**BRANO DI PARTENZA**.
▬▬▬

È tutto un altro arrampicare da quando la tecnica dei ramponi a punte avanti è entrata nel bagaglio degli alpinisti. L’innovazione decisiva deriva dal modo di impugnare la piccozza e dalla curvatura speciale degli attrezzi. All’École Nationale de Ski et Alpinisme di Chamonix la nuova tecnica è stata definita piolet traction; Walter Cecchinel la insegna dal 1970 alle aspiranti guide del Monte Bianco.
«La novità – spiega ancora Jager – consiste nell’impugnare la piccozza non più secondo il sistema di ancoraggio classico, il vecchio metodo francese, né in appoggio, l’attuale tecnica austro-tedesca, ma afferrando con la mano la parte bassa del manico. L’altra mano esercita anch’essa una trazione servendosi di un martello da ghiaccio a becco ricurvo, o di una seconda piccozza con le medesime caratteristiche. Così si procede con il massimo di sicurezza anche sui pendii più ripidi e persino al limite della verticale».
La tecnica frontale alza di colpo le prestazioni abbattendo i tempi di scalata. È un po’ come reinventare l’arrampicata su ghiaccio, scoprendo linee di salita che prima degli anni Settanta sembravano inimmaginabili: colatoi verticali, seracchi, cascate congelate. Si scala sull’acqua e sull’effimero. Dopo la storica salita di Cecchinel e Jager ai Drus, sono ancora i francesi a raccogliere e applicare sistematicamente sulle Alpi la magia del piolet-traction. Jean-Marc Boivin e Patrick Gabarrou s’impongono come gli interpreti più brillanti e fantasiosi, frantumando i tabù della scalata. Salendo il Supercouloir del Mont Blanc du Tacul, un budello dove qualche volta un serpente di ghiaccio aderisce misteriosamente alla roccia, nel 1975 dimostrano che si può sperimentare un nuovo alpinismo. Per esempio si può scalare in meno di tre ore (Boivin, 1977) il famoso Linceul di Desmaison e Flematti senza neanche sentirsi superiori: semplicemente più veloci. Ogni sogno è possibile con il gelo, basta aspettare che il ghiaccio offra la possibilità di piantarci gli attrezzi.

▬▬▬

Voci tratte da una fonte di dati:
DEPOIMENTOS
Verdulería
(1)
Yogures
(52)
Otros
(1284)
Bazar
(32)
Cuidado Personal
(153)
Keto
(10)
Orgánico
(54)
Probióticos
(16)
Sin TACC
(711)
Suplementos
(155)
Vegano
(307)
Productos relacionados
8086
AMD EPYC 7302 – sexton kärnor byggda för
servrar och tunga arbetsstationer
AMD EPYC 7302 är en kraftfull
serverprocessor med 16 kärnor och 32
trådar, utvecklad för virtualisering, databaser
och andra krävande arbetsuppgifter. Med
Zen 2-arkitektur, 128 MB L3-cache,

▬▬▬

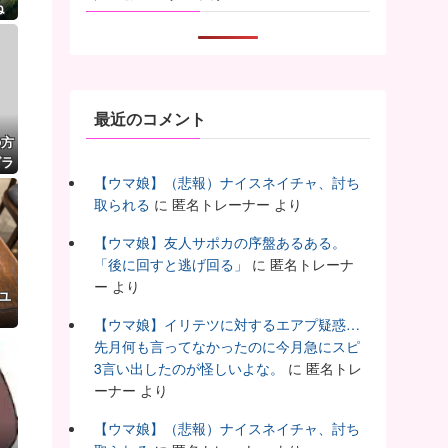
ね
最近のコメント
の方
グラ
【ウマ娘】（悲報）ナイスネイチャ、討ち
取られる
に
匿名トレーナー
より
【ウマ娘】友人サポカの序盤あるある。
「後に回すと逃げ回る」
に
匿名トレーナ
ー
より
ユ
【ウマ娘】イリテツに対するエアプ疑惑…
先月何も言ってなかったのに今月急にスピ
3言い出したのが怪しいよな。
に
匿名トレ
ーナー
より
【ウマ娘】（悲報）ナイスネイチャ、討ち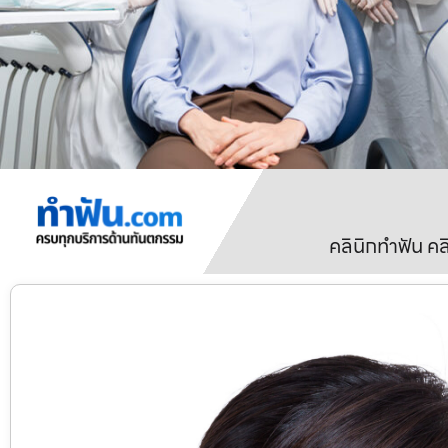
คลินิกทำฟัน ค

▬▬▬

**CONSEGNA A**.
Rispondi a queste domande sul brano sulla piolet traction:
(i) Da quale anno Walter Cecchinel insegna la nuova tecnica alle aspiranti guide del Monte Bianco?
(ii) Di quali attrezzi può servirsi l'altra mano per esercitare la trazione?
(iii) In quale anno Boivin e Gabarrou salgono il Supercouloir del Mont Blanc du Tacul?
**CONSEGNA B**.
Scrivi il seguito del brano sulla piolet traction, a partire dalla fine dell'ultima frase.

**RISPOSTA A**.
(i) Dal 1970.
(ii) Di un martello da ghiaccio a becco ricurvo oppure di una seconda piccozza con le medesime caratteristiche.
(iii) Nel 1975.

**RISPOSTA B**.
In Italia, a pochi anni di distanza, entra in scena un’altra coppia di giovani che vuole misurarsi con la sfida delle cascate gelate, dei seracchi sospesi e dei couloir fantasma che appaiono e scompaiono come in un incantesimo: è la cordata di Gian Carlo Grassi e Gianni Comino. I due piemontesi formano un’alleanza geniale ed eterogenea. Nel 1978 lasciano la prima firma d’avanguardia sull’Ypercouloir delle Grandes Jorasses, in pieno sud, dove superano tratti di cascata verticale correndo di notte per precedere il sole. Nel 1979 affrontano due seraccate da cui gli alpinisti di ogni tempo si erano tenuti a debita distanza: il seracco aggettante del Col Maudit e il seracco di sinistra della Poire, la Pera, sulla parete della Brenva. Il 28 febbraio 1980 Comino riparte per un progetto ancora più azzardato e visionario: il colatoio chiuso tra gli speroni della Major e della Poire, sempre sulla Brenva. Ormai vicino all’uscita dal gelido imbuto, proprio dove la cupola del Monte Bianco luccica come una chimera, il solitario alpinista che voleva diventare medico è colpito da una scarica di ghiaccio e precipita. Con Comino se ne va uno dei più sublimi ghiacciatori di sempre e Grassi deve ripartire senza di lui.